* **Text block**
>>>>

In August 2008, the station changed its branding from "CW 20" to "txx" in a corporate effort by Tribune to strengthen its CW affiliates' local identities and reduce the dependence on the use of network branding. In June 2009, after 56 years of transmitting from various locations in New Haven County, WTXX shut down its analog transmitter in Prospect, solely using WTIC-TV's tower in Farmington for its full launch into the digital age.

In July 2010, the station changed its branding again to "The CT" with "The CT is the place 2B" slogan; to go along with this branding, the station changed its call letters to WCCT-TV on June 18. In March 2012, the station changed its logo and began to use its calls, WCCT-TV, as its branding, though the station remains a CW affiliate. In August 2018, WCCT-TV returned to the "CW 20" branding.

Tribune announced plans on July 10, 2013, to spin off its publishing division into a separate company, with the split finalized in 2014. WTIC-TV and WCCT-TV remained with the Tribune Company (which also retained all non-publishing assets, including the broadcasting, digital media and Media Services units), while its newspapers (including the Hartford Courant) became part of the similarly named Tribune Publishing Company.

Sinclair Broadcast Group announced it had agreed to purchase Tribune Media on May 8, 2017, for $3.9 billion. Tribune Media terminated the Sinclair deal on August 9, 2018, and filed a breach of contract lawsuit, nullifying the transaction; this followed a vote by the FCC to put the transactions up for a formal hearing and a public rejection of the merger by commission chairman Ajit Pai.

=== Tegna and Nexstar ownership ===
After the collapse of the Sinclair deal, Tribune agreed to sell itself to Nexstar Media Group for $6.4 billion. Nexstar already owned two stations in Connecticut—New Haven-based ABC affiliate WTNH and WCTX—requiring that it divest either the New Haven stations or WCCT-TV and WTIC-TV. Tegna Inc. agreed to purchase WCCT-TV and WTIC-TV from Nexstar on March 20, 2019, upon consummation of the merger, marking Tegna's entry into the state and southern New England. The sale of WCCT-TV and WTIC-TV was part of a larger series of deals involving nineteen Nexstar- and Tribune-operated stations to Tegna and the E. W. Scripps Company worth a combined $1.32 billion. The sale was completed on September 19, 2019.

<<<<

* **Dataset section**
>>>>

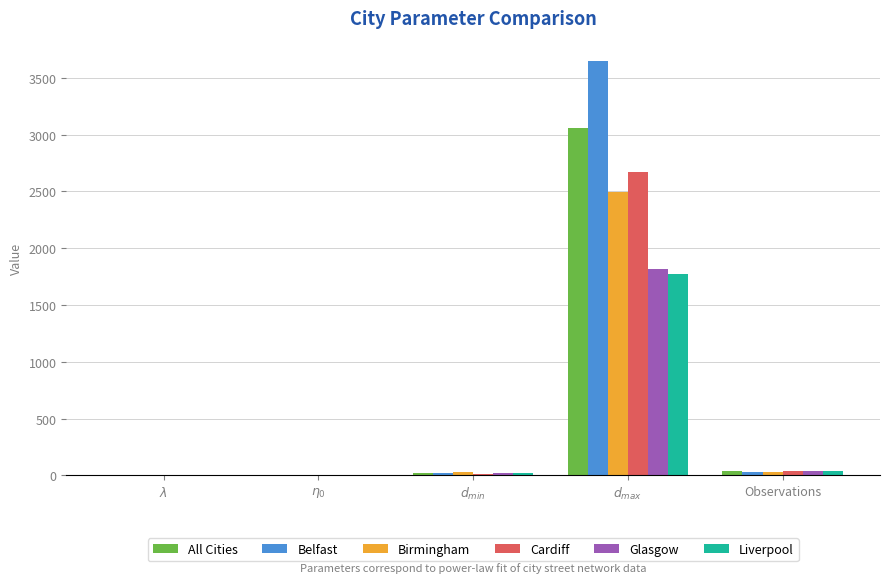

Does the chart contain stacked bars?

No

<<<<

* **Work request 1**
Check each statement against the WCCT-TV history and answer yes or no, quoting the exact words of the text that settle it. (a) The station took the call letters WCCT-TV on June 18. (b) Tegna paid $6.4 billion for WCCT-TV and WTIC-TV. (c) WTXX's analog transmitter stood in Farmington.
* **Work request 2**
Carry on the WCCT-TV history, picking up after its final sentence.
The lines between the text and this point were taken from a separate source.

* **Exercise response 1**
(a) Yes: "the station changed its call letters to WCCT-TV on June 18."
(b) No: "Tribune agreed to sell itself to Nexstar Media Group for $6.4 billion."
(c) No: "WTXX shut down its analog transmitter in Prospect, solely using WTIC-TV's tower in Farmington"

* **Exercise response 2**
Nexstar acquired Tegna in a deal announced in August 2025 and completed on March 19, 2026. As part of the transaction, Nexstar committed to the divestiture of WCTX within two years, along with five other stations, mostly in markets where the two companies combined held four TV station licenses.

== Programming ==
=== Newscasts ===
In July 1993, WTXX debuted a nightly 10 p.m. newscast produced by NBC station WVIT, called Connecticut News Live at 10. The news team consisted of WVIT's evening news team (anchors Gerry Brooks and Joanne Nesti, weather from Brad Field, Beasley Reece with sports), along with reporters from WVIT. In 1998, when WTIC replaced WVIT as WTXX's LMA partner, the WVIT-produced broadcasts were replaced with a simulcast of the first half-hour of WTIC's nightly 10 p.m. newscast; on April 24, 2006, the station began simulcasting the entire newscast; if Fox sports programming kept the newscast from starting on time on channel 61, it was aired on WTXX under the title News at Ten.

On December 12, 2009, WTIC, WCCT (then WTXX), and the Hartford Courant moved into new combined newsroom facilities in downtown Hartford, and WTIC rebranded from Fox 61 to Fox CT (a transition completed in July 2010); in addition, WTIC became the second station in the market to begin broadcasting its local newscasts in high definition. The news simulcasts on WCCT were included in the transition.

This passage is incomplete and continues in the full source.